▼▼▼

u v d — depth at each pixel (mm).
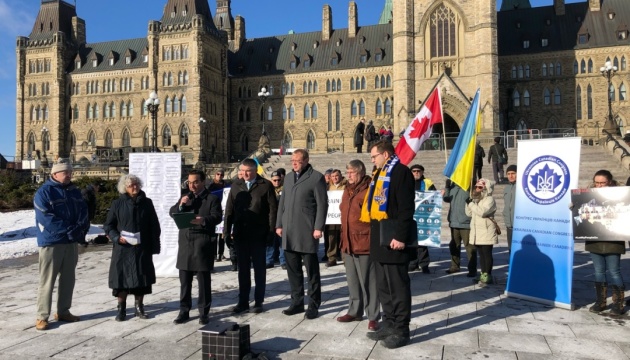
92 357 8102
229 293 12539
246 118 92938
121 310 10102
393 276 8430
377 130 84500
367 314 9328
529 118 77875
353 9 90812
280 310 10781
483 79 63719
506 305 11031
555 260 11086
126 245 9992
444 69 65438
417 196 14734
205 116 83875
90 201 15781
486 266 12969
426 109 16250
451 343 8508
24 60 92875
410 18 66938
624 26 75000
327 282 13641
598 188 10234
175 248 14852
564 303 10734
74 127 91000
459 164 13914
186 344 8664
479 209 12672
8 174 44812
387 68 84312
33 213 31656
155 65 84500
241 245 10531
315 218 10148
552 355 7934
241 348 7688
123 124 87938
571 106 76000
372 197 8609
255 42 98062
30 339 9055
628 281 13305
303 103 89625
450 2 65812
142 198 10188
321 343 8562
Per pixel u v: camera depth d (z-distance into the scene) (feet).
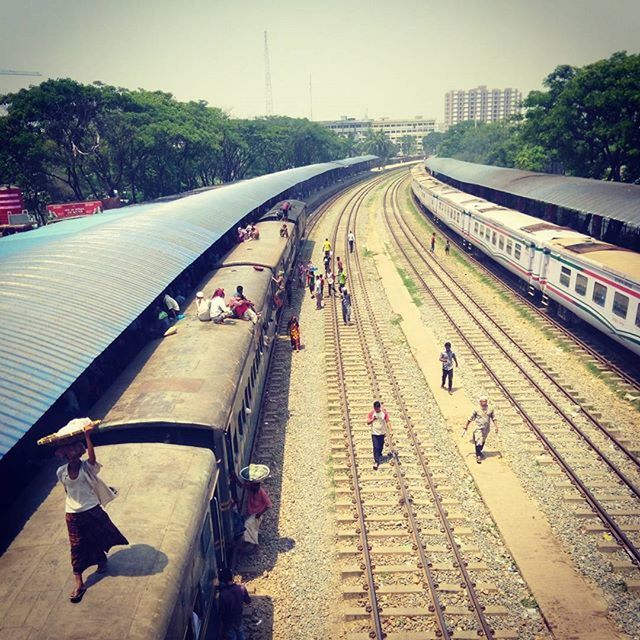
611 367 65.57
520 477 45.62
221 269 75.51
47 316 41.32
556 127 144.05
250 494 37.37
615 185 96.17
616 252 71.97
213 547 31.42
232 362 44.39
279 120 335.06
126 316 46.60
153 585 22.89
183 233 77.20
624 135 130.21
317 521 41.42
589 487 43.98
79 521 22.02
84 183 205.05
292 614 33.55
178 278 69.26
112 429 34.40
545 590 34.30
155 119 159.63
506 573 36.11
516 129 268.00
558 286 79.92
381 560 37.24
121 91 156.35
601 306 68.13
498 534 39.63
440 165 231.09
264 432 53.78
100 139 151.02
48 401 32.22
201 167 222.07
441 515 40.96
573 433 51.90
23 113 130.11
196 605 27.86
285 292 92.79
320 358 71.92
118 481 29.27
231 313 53.88
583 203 92.89
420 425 54.65
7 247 69.00
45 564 24.04
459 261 125.18
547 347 73.67
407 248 139.44
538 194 110.73
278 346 76.13
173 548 25.02
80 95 136.67
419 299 96.84
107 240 64.69
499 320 84.89
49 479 30.63
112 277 53.31
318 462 48.93
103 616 21.33
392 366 69.10
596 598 33.76
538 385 61.52
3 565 24.12
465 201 137.18
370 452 50.19
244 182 152.56
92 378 45.65
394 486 45.01
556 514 41.19
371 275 114.11
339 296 98.89
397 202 229.66
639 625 31.91
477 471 46.62
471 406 58.18
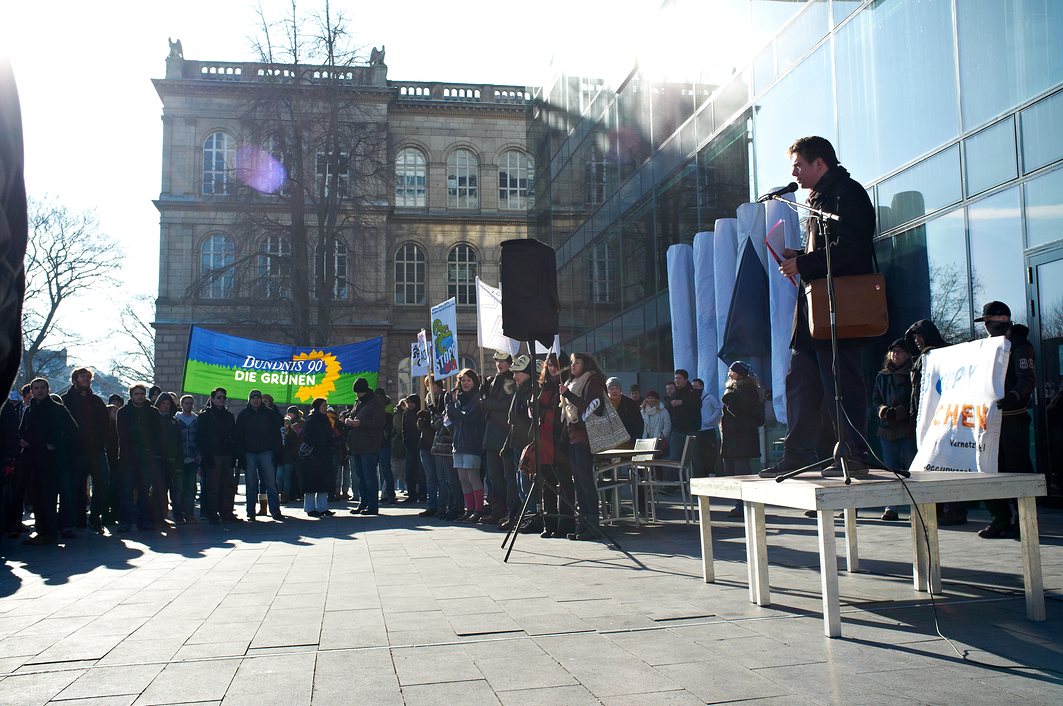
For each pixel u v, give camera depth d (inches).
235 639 165.5
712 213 622.5
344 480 677.3
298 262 1149.7
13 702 125.3
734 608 183.6
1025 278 362.0
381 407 531.8
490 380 432.1
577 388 334.6
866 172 466.9
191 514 494.0
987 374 178.4
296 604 203.9
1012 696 117.4
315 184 1218.6
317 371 652.1
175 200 1612.9
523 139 1811.0
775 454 512.7
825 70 496.1
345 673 137.6
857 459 175.9
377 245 1647.4
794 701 117.2
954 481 158.9
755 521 187.0
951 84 403.2
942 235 412.2
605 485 396.5
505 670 137.0
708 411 546.0
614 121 851.4
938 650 143.3
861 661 137.3
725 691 122.5
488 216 1768.0
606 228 872.9
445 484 474.3
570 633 162.9
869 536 312.7
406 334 1710.1
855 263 168.7
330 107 1187.9
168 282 1605.6
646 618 175.0
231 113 1657.2
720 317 543.2
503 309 311.7
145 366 2060.8
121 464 441.4
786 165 526.9
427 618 181.0
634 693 122.6
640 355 768.3
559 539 340.2
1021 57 362.0
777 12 544.4
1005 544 275.9
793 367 191.3
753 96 571.5
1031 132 357.4
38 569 296.8
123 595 228.2
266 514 544.7
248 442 491.5
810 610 179.3
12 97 59.4
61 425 398.6
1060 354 347.9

▲▲▲

_WORK TASK_
Pictures are to be left out. Everything else in the records above gets repeated exactly.

_ANSWER TO THIS TASK_
u v d — depth at each pixel (mm).
92 357 8102
229 293 12539
246 118 92938
121 310 10102
393 276 8430
377 130 84500
367 314 9328
529 118 77875
353 9 90812
280 310 10781
483 79 63719
506 305 11031
555 260 11086
126 245 9992
444 69 65438
417 196 14734
205 116 83875
90 201 15781
486 266 12969
426 109 16250
451 343 8508
24 60 92875
410 18 66938
624 26 75000
327 282 13641
598 188 10234
175 248 14852
564 303 10734
74 127 91000
459 164 13914
186 344 8664
479 209 12672
8 174 44812
387 68 84312
33 213 31656
155 65 84500
241 245 10531
315 218 10148
552 355 7934
241 348 7688
123 124 87938
571 106 76000
372 197 8609
255 42 98062
30 339 9055
628 281 13305
303 103 89625
450 2 65812
142 198 10188
321 343 8562
Per pixel u v: camera depth d (z-distance into the scene) (feet).
611 367 65.57
520 477 45.62
221 269 75.51
47 316 41.32
556 127 144.05
250 494 37.37
615 185 96.17
616 252 71.97
213 547 31.42
232 362 44.39
279 120 335.06
126 316 46.60
153 585 22.89
183 233 77.20
624 135 130.21
317 521 41.42
589 487 43.98
79 521 22.02
84 183 205.05
292 614 33.55
178 278 69.26
112 429 34.40
545 590 34.30
155 119 159.63
506 573 36.11
516 129 268.00
558 286 79.92
381 560 37.24
121 91 156.35
601 306 68.13
498 534 39.63
440 165 231.09
264 432 53.78
100 139 151.02
48 401 32.22
201 167 222.07
441 515 40.96
573 433 51.90
23 113 130.11
196 605 27.86
285 292 92.79
320 358 71.92
118 481 29.27
231 313 53.88
583 203 92.89
420 425 54.65
7 247 69.00
45 564 24.04
459 261 125.18
547 347 73.67
407 248 139.44
538 194 110.73
278 346 76.13
173 548 25.02
80 95 136.67
419 299 96.84
107 240 64.69
499 320 84.89
49 479 30.63
112 277 53.31
318 462 48.93
103 616 21.33
392 366 69.10
596 598 33.76
538 385 61.52
3 565 24.12
465 201 137.18
370 452 50.19
244 182 152.56
92 378 45.65
394 486 45.01
556 514 41.19
371 275 114.11
339 296 98.89
397 202 229.66
639 625 31.91
477 471 46.62
471 406 58.18
For each pixel u v, give camera depth d (inches).
235 639 165.5
712 213 622.5
344 480 677.3
298 262 1149.7
13 702 125.3
734 608 183.6
1025 278 362.0
381 407 531.8
490 380 432.1
577 388 334.6
866 172 466.9
191 514 494.0
987 374 178.4
296 604 203.9
1012 696 117.4
315 184 1218.6
317 371 652.1
175 200 1612.9
523 139 1811.0
775 454 512.7
825 70 496.1
345 673 137.6
857 459 175.9
377 245 1647.4
794 701 117.2
954 481 158.9
755 521 187.0
951 84 403.2
942 235 412.2
605 485 396.5
505 670 137.0
708 411 546.0
614 121 851.4
938 650 143.3
861 661 137.3
725 691 122.5
488 216 1768.0
606 228 872.9
445 484 474.3
570 633 162.9
869 536 312.7
406 334 1710.1
855 263 168.7
330 107 1187.9
168 282 1605.6
646 618 175.0
231 113 1657.2
720 317 543.2
503 309 311.7
145 366 2060.8
121 464 441.4
786 165 526.9
427 618 181.0
634 693 122.6
640 355 768.3
559 539 340.2
1021 57 362.0
777 12 544.4
1005 544 275.9
793 367 191.3
753 96 571.5
1031 132 357.4
38 569 296.8
123 595 228.2
266 514 544.7
248 442 491.5
810 610 179.3
12 97 59.4
61 425 398.6
1060 354 347.9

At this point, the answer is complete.